In fact, everything is very simple: you only need to add a ready-made library to a new project (for example, Windows Forms or any other). Having created a project in MS Visual Studio, you can do this by using the Add Reference command in the Solution Explorer window, selecting the necessary library. As we previously designated the namespace in the library ( module Fractal ), then in the new project all the functions of this library are available to us. Now you can call the function that generates the finished image as follows:

 Bitmap image = Fractal.createImage(1.5, -1.5, -1.5, 20); 

The resulting bitmap-image can already be used in any way - for example, add as a background to the element PictureBox.

Adding navigation elements

As you can see, we can “request” the generation of an image with different parameters: scale, number of iterations, offset relative to X and Y. So, it’s easy to add navigation. As a container for our image, we take a PictureBox, navigation is possible with the help of 6 buttons: zoom in / out, move up / down, left / right.

For convenience, we will create a separate FractalClass class that will store the state of the current fractal: scale, offsets from the center, level of approximation. The main class method will query the image of the set with the current parameters.

  private Bitmap Draw() { int iters = iterations + 2 * steps; return Fractal.createImage(currSc, currMvX, currMvY, iters); } 

The rest of the class methods will change the state of the fractal and call the Draw () method. So, for example, the approximation method might look like:

  public Bitmap ZoomIn() { scale = 0.9 * scale; zoomSteps++; return Draw(); } 

It remains only to add a call to the corresponding methods of the FractalClass class to the navigation key handling. The result will be approximately as follows:


The ability to transfer to the function the required number of iterations allows you to detail the fractal as it approaches.

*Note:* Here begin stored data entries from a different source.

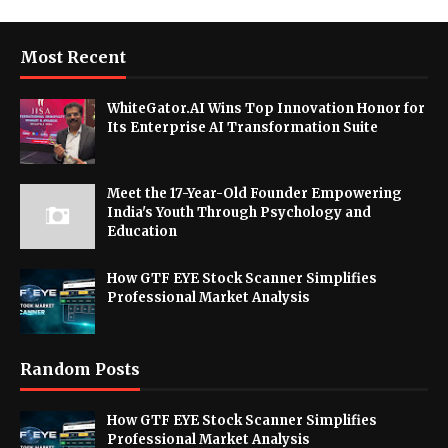
Most Recent
WhiteGator.AI Wins Top Innovation Honor for
Its Enterprise AI Transformation Suite
Meet the 17-Year-Old Founder Empowering
India's Youth Through Psychology and
Education
How GTF EYE Stock Scanner Simplifies
Professional Market Analysis
Random Posts
How GTF EYE Stock Scanner Simplifies
Professional Market Analysis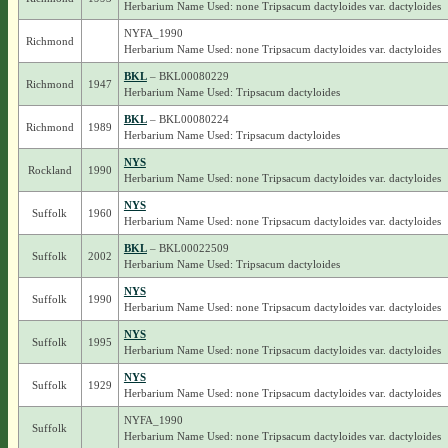
Herbarium Name Used: none Tripsacum dactyloides var. dactyloides
NYFA_1990
Richmond
Herbarium Name Used: none Tripsacum dactyloides var. dactyloides
BKL
– BKL00080229
Richmond
1947
Herbarium Name Used: Tripsacum dactyloides
BKL
– BKL00080224
Richmond
1989
Herbarium Name Used: Tripsacum dactyloides
NYS
Rockland
1990
Herbarium Name Used: none Tripsacum dactyloides var. dactyloides
NYS
Suffolk
1960
Herbarium Name Used: none Tripsacum dactyloides var. dactyloides
BKL
– BKL00022509
Suffolk
2002
Herbarium Name Used: Tripsacum dactyloides
NYS
Suffolk
1990
Herbarium Name Used: none Tripsacum dactyloides var. dactyloides
NYS
Suffolk
1995
Herbarium Name Used: none Tripsacum dactyloides var. dactyloides
NYS
Suffolk
1929
Herbarium Name Used: none Tripsacum dactyloides var. dactyloides
NYFA_1990
Suffolk
Herbarium Name Used: none Tripsacum dactyloides var. dactyloides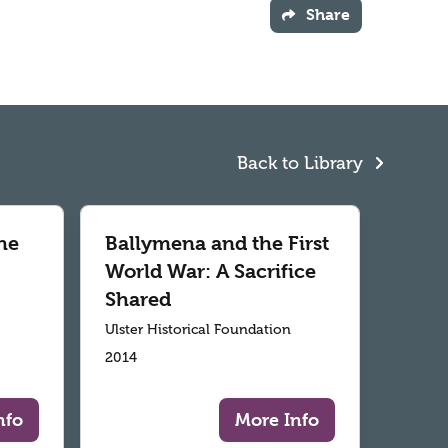
Share
Back to Library
he
Ballymena and the First
World War: A Sacrifice
Shared
Ulster Historical Foundation
2014
nfo
More Info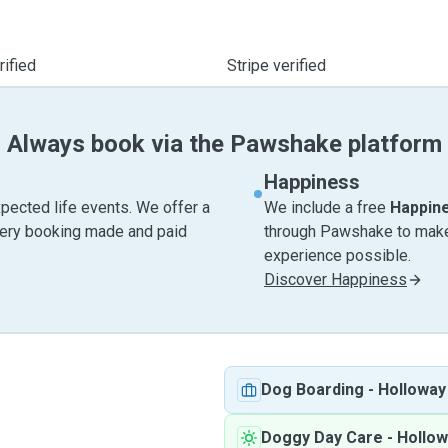
ified
Stripe verified
Always book via the Pawshake platform
Happiness
pected life events. We offer a
We include a free
Happin
very booking made and paid
through Pawshake to make 
experience possible.
Discover Happiness
Dog Boarding
-
Holloway
Doggy Day Care
-
Hollow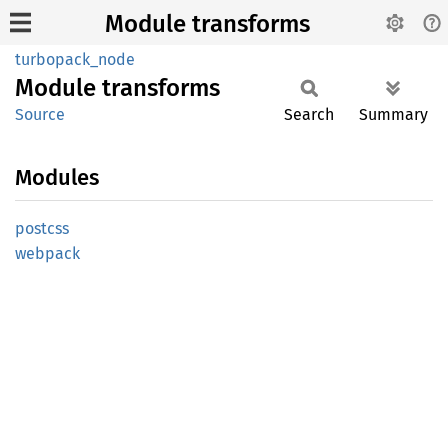
Module transforms
turbopack_node
Module
transforms
Source
Search
Summary
Modules
postcss
webpack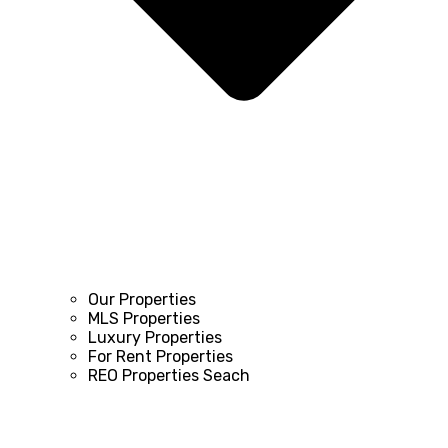
Our Properties
MLS Properties
Luxury Properties
For Rent Properties
REO Properties Seach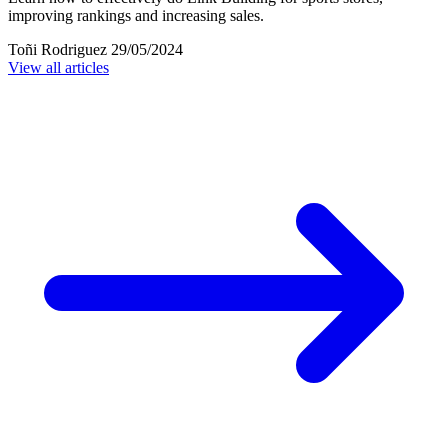
improving rankings and increasing sales.
Toñi Rodriguez
29/05/2024
View all articles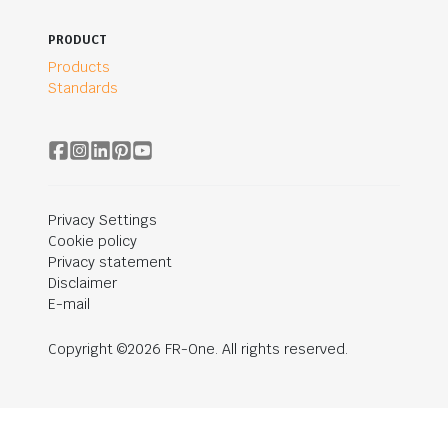
PRODUCT
Products
Standards
Privacy Settings
Cookie policy
Privacy statement
Disclaimer
E-mail
Copyright ©2026 FR-One. All rights reserved.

Therefore, with each step, the image becomes more and more interesting:

Not only Windows Forms

Just as we used the functions of the connected library in a Windows Forms application, we can use the ready-made library in any other .NET application: be it Silverlight, a web application, or anything else.

Materials used:

• Robert Pickering - Beginning F #
• C # and F # Integration
• Falling in love with F #: Dose 2: Building a fractal image

Thank you all for your attention, I hope it was interesting!

PS: request for errors / inaccuracies in the text to notify personal messages.